The moves by a section of the Lingayat community to intensify the demand to be recognised as a separate religious group will have a bearing on politics in a state in which assembly elections are scheduled for early next year. The Lingayats, who constitute about 17 per cent of Karnataka’s population, can influence the poll outcome. A meeting organised by community leaders last week resolved to press the claim that the Lingayats have a religious identity independent of Hinduism and that they should be identified as such in the Census. A rally is scheduled on August 22 to take the issue forward.
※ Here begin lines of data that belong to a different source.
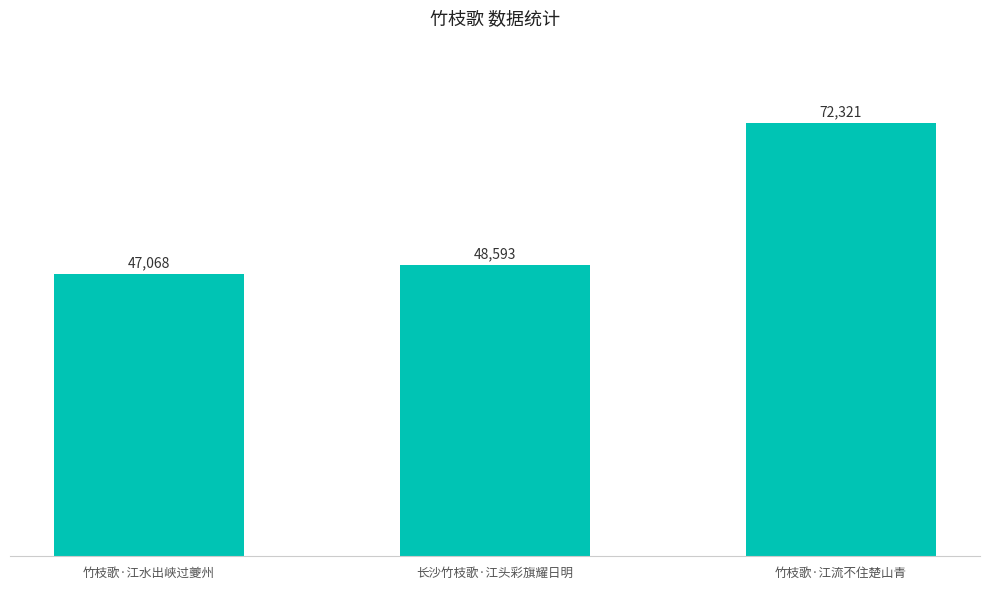

What position from the left is 竹枝歌·江流不住楚山青?

3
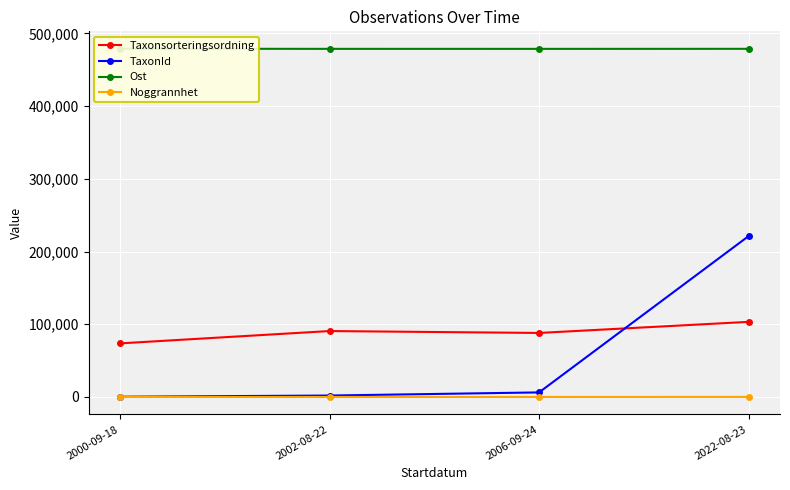

True or false: TaxonId and Noggrannhet intersect in this chart.

False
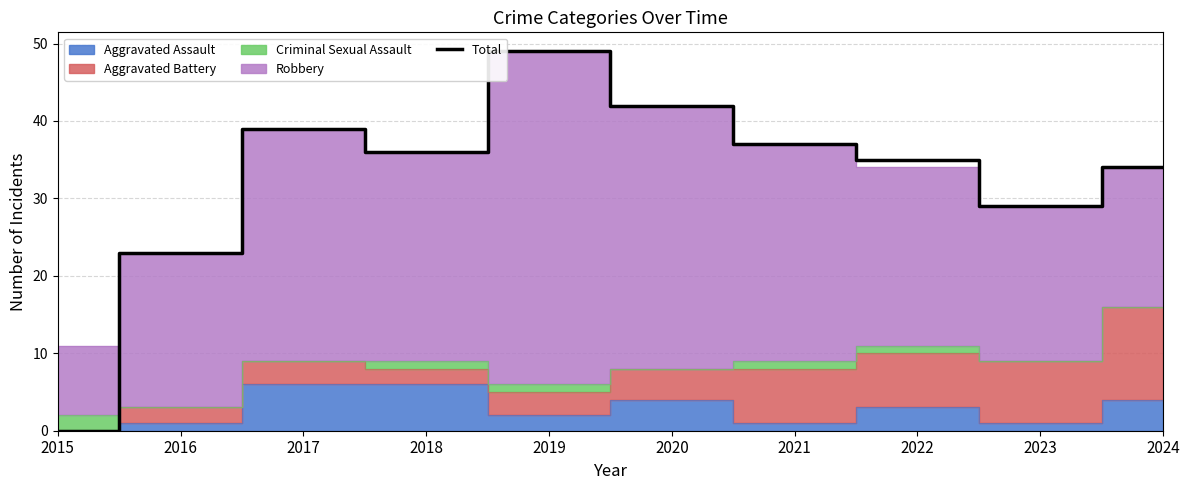

What is the difference between the maximum and minimum values?

49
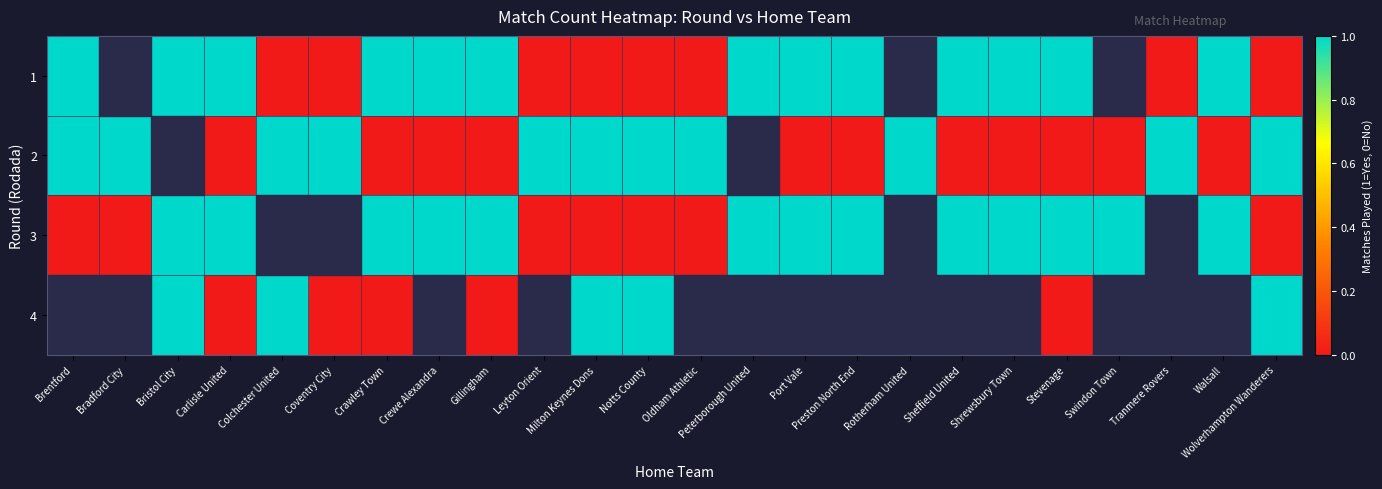

At how many categories does at least one series exceed 0?

24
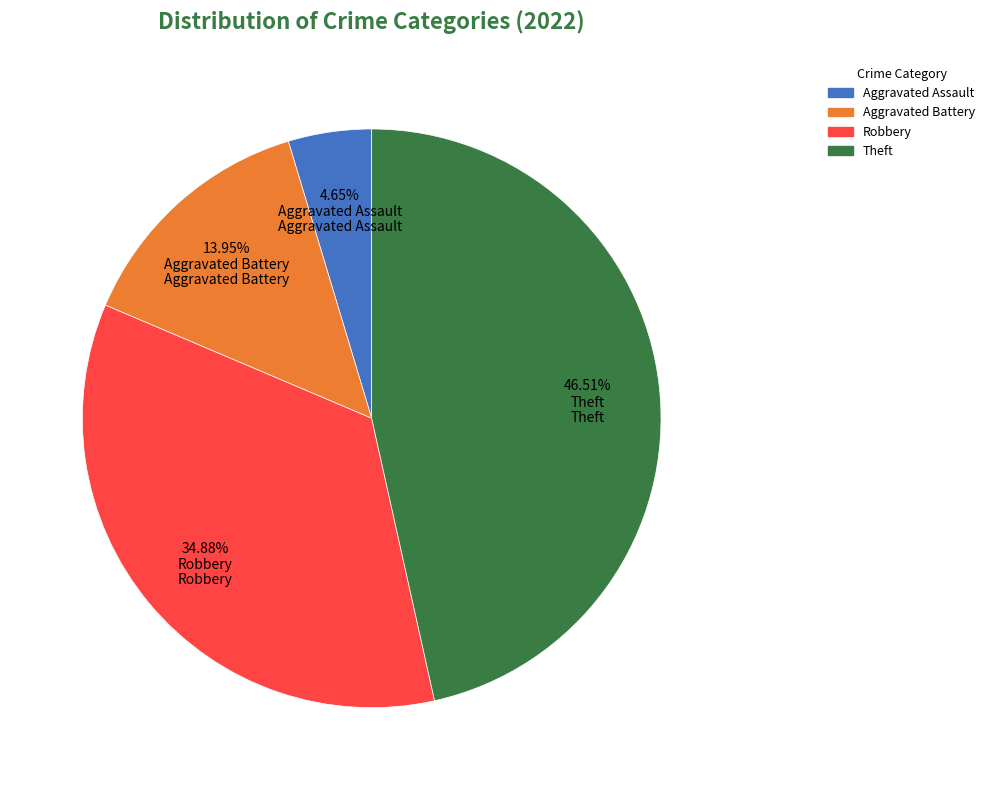

Does any single category account for the majority?

No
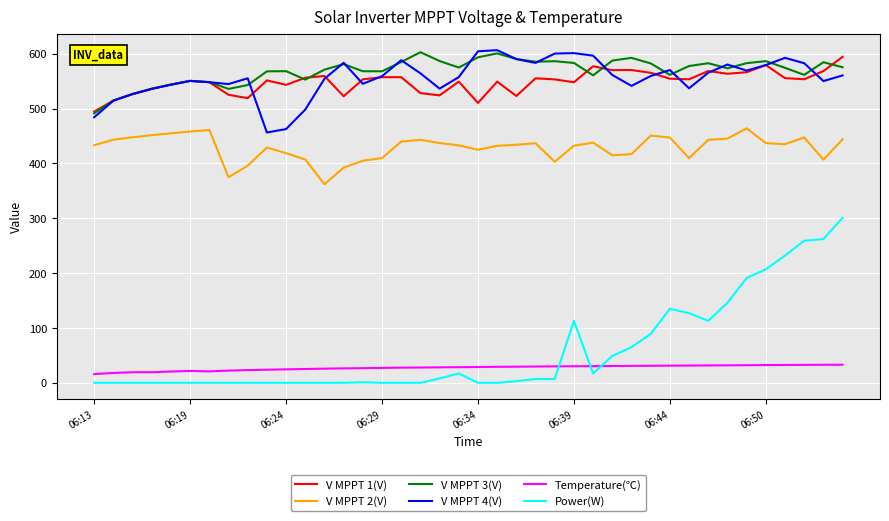

In V MPPT 4(V), how many points are lower than both neighbors (excluding endpoints)?

9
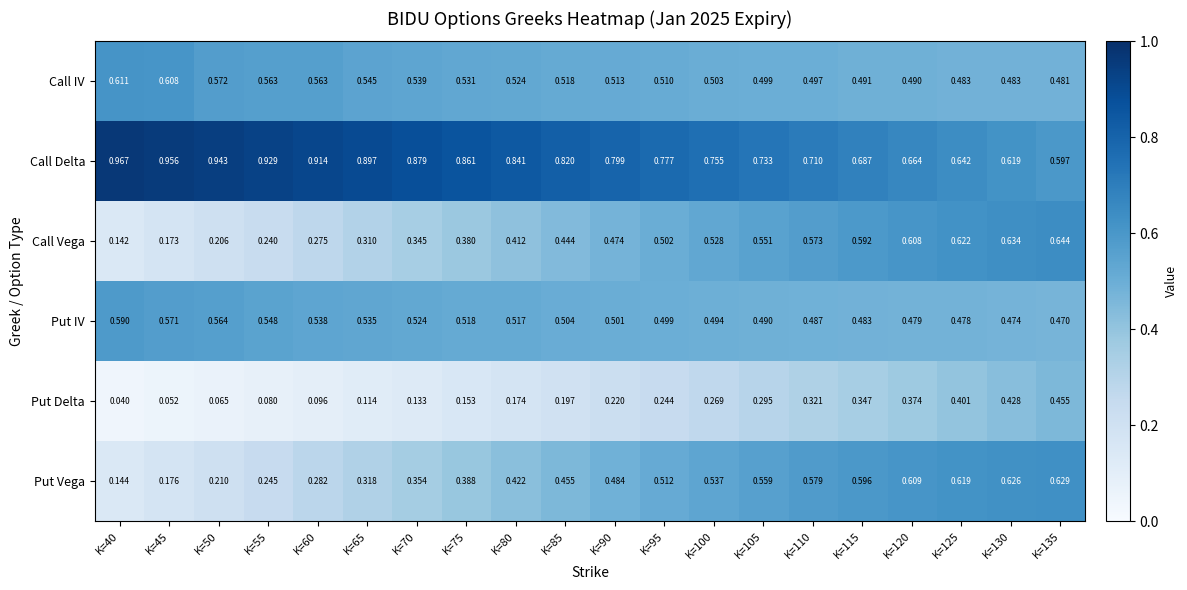

Which series has the largest total across all categories?

Call Delta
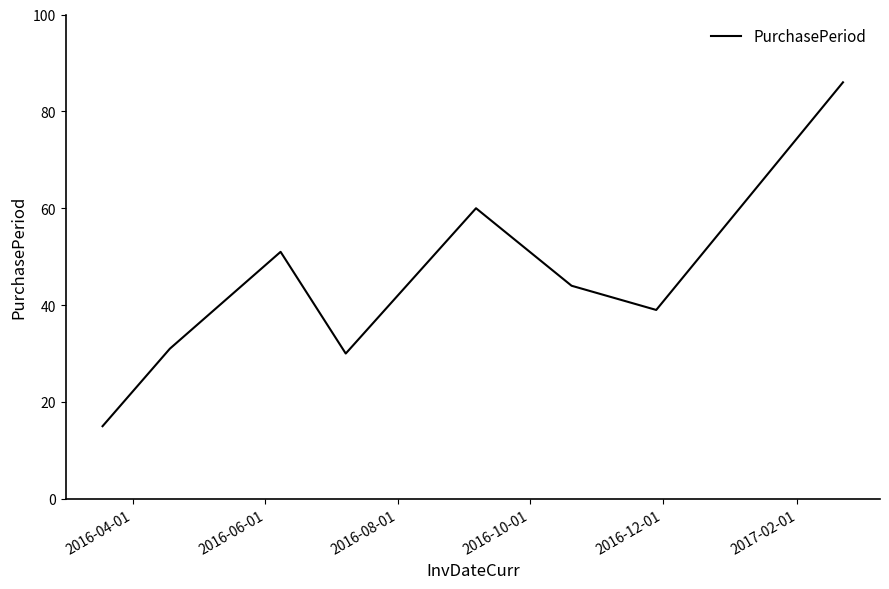

What is the minimum value shown in the chart?

15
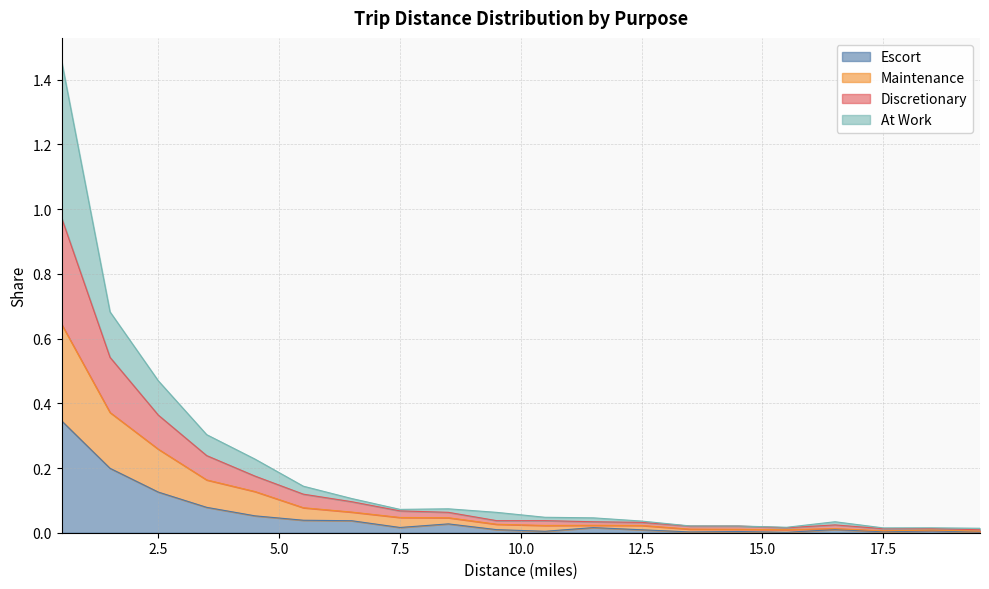

What position from the left is 16.5?

17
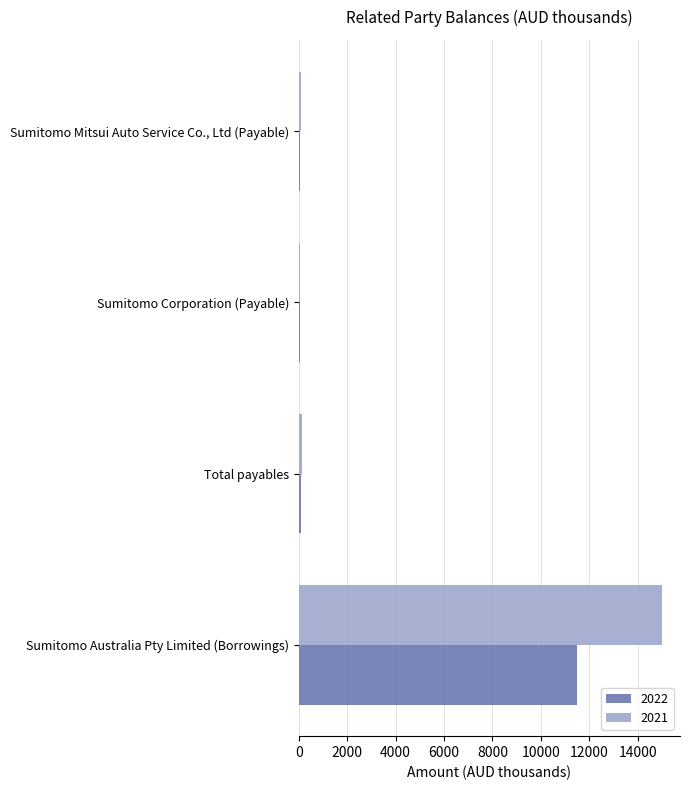

Which series has the largest total across all categories?

2021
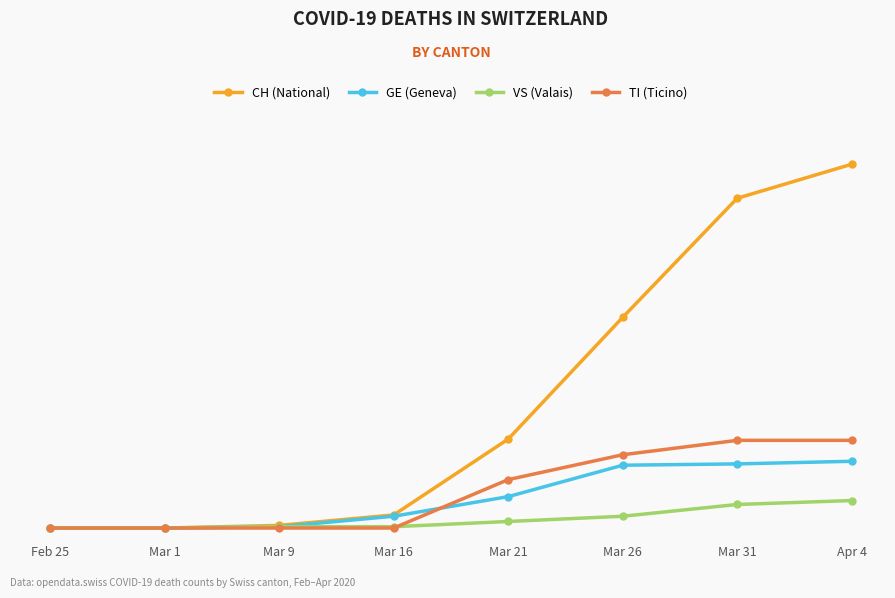

Is it true that TI (Ticino) equals 67 at Mar 31?

True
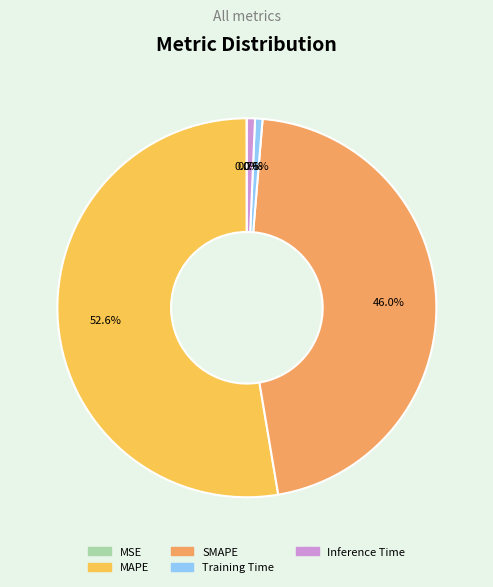

Which has a higher value, MAPE or Training Time?

MAPE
The Lingayat claim for a separate religious status is not new: The All India Lingayat Mahasabha is said to have passed a resolution to this effect in 1941. The present move, however, seems to be driven by Lingayat leaders associated with the Congress — four state ministers attended last week’s meeting. Chief Minister Siddaramaiah has promised government backing if there is consensus on the demand. But the community is split on the issue with an influential section preferring to be identified as a reformist sect within the Hindu fold. This latter view is backed by the BJP, which sees a Congress hand in the demand to categorise the Lingayats as a religious minority. The BJP banks on the Lingayat vote to win the next assembly election. The party lost the 2013 assembly election mainly because B.S. Yeddyurappa, a Lingayat, split the party and won the backing of the community.
Yeddyurappa, who supported the separate religious status demand in 2013, has since merged his party with the BJP. The Congress hopes to attract a section of the Lingayats, and expand its social coalition of backward communities, Dalits and Muslims.
Away from its electoral consequences, the Lingayat identity controversy centres on complex questions like who is a Hindu and what constitutes Hinduism. Basavanna, who lived in the 12th century, proposed a casteless, egalitarian society in his poetry (vachanas) and worked to realise it. In one view, he is a Hindu social reformer, a part of the Bhakti movement that challenged the institution of caste. Others argue that the Lingayat order, considering its anti-caste vision, is distinctly different from Hinduism, which accepts a social order based on caste hierarchy. While the debate is unlikely to be resolved soon, it has stirred the political cauldron in Karnataka in the short term.